Melissa Harris-Perry A.M. ’97, Ph.D. ’99 is now editor-at-large of Elle.com.

Tico Almeida ’99 was honored with the 2016 Stevens Award from the Harry S. Truman Scholarship Foundation for work on LGBTQ civil rights cases. He heads and cofounded Freedom to Work, an organization that works to prohibit discrimination and harassment in the workplace.

Dawn Kernagis Ph.D. ’12 was part of the NEEMO (NASA Extreme Environment Missions Operations) mission in which crew members lived in an undersea habitat in the Atlantic Ocean to simulate space exploration.

President Barack Obama nominated Lawrence Robert Silverman A.M. ’80 as the ambassador to Kuwait and appointed Geeta Pasi ’84 as ambassador to Chad. Silverman has since been confirmed by the Senate.

Renzo Lara M.B.A. ’05 is the new country manager of Teradata Peru, a big-data firm.

Paramount Pictures optioned the life rights and forthcoming autobiography of drone-warfare fighter Brett Velicovich M.B.A. ’12 for a planned biopic.

Cultural historian Josh Kun ‘93 was awarded a 2016 MacArthur Fellowship, aka the “genius grant.” He’ll receive a no-strings-attached $625,000 over the next five years.
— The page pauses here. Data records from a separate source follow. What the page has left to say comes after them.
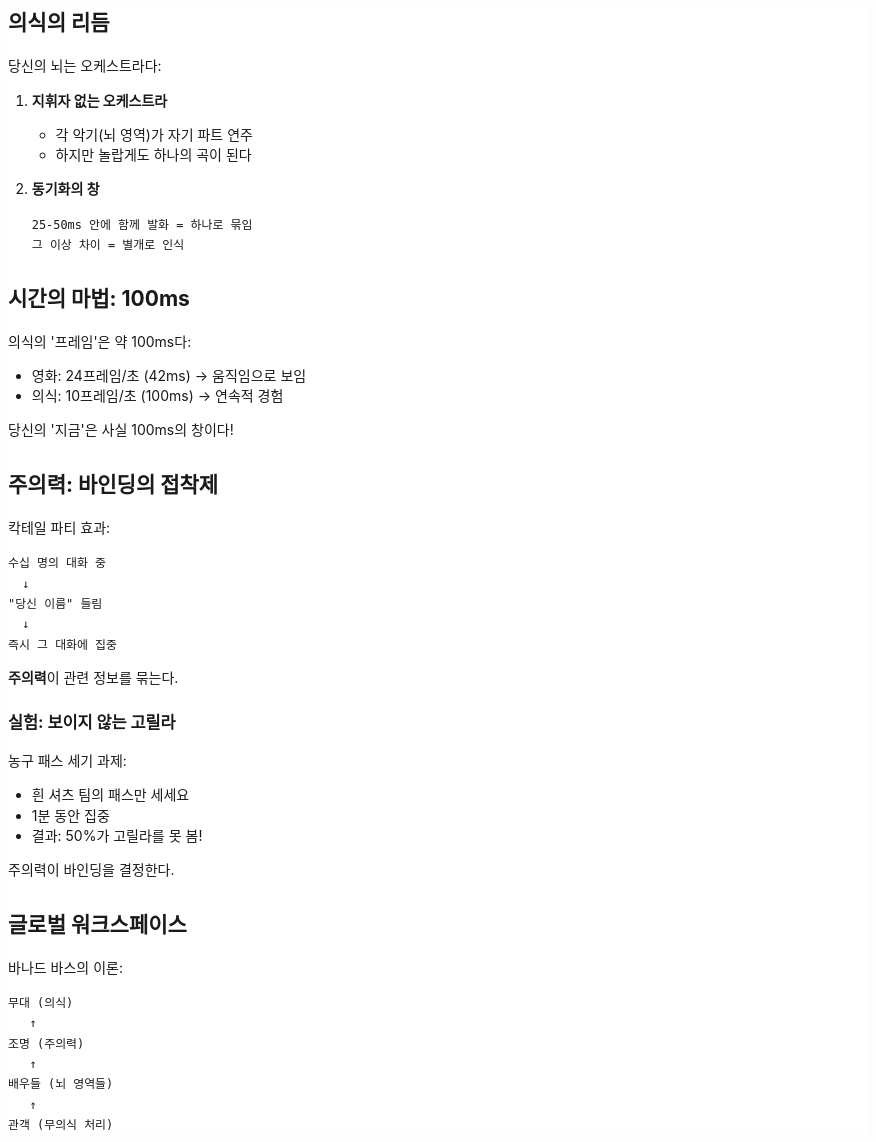 ## 의식의 리듬

당신의 뇌는 오케스트라다:

1. **지휘자 없는 오케스트라**
   - 각 악기(뇌 영역)가 자기 파트 연주
   - 하지만 놀랍게도 하나의 곡이 된다

2. **동기화의 창**
   ```
   25-50ms 안에 함께 발화 = 하나로 묶임
   그 이상 차이 = 별개로 인식
   ```

## 시간의 마법: 100ms

의식의 '프레임'은 약 100ms다:

- 영화: 24프레임/초 (42ms) → 움직임으로 보임
- 의식: 10프레임/초 (100ms) → 연속적 경험

당신의 '지금'은 사실 100ms의 창이다!

## 주의력: 바인딩의 접착제

칵테일 파티 효과:
```
수십 명의 대화 중
  ↓
"당신 이름" 들림
  ↓  
즉시 그 대화에 집중
```

**주의력**이 관련 정보를 묶는다.

### 실험: 보이지 않는 고릴라

농구 패스 세기 과제:
- 흰 셔츠 팀의 패스만 세세요
- 1분 동안 집중
- 결과: 50%가 고릴라를 못 봄!

주의력이 바인딩을 결정한다.

## 글로벌 워크스페이스

바나드 바스의 이론:

```
무대 (의식)
   ↑
조명 (주의력)
   ↑
배우들 (뇌 영역들)
   ↑
관객 (무의식 처리)
```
Amanda Blumenherst ’09 served as an analyst for the Golf Channel’s coverage of the 2016 NCAA Women’s Golf Championship. She is one of the most decorated collegiate women’s athletes and a 2008 U.S. Women’s Amateur Champion.

David M. Simmons ’77 has been appointed director of the Billings Farm & Museum, a Vermont-based outdoor museum that combines a dairy farm with an immersive museum experience.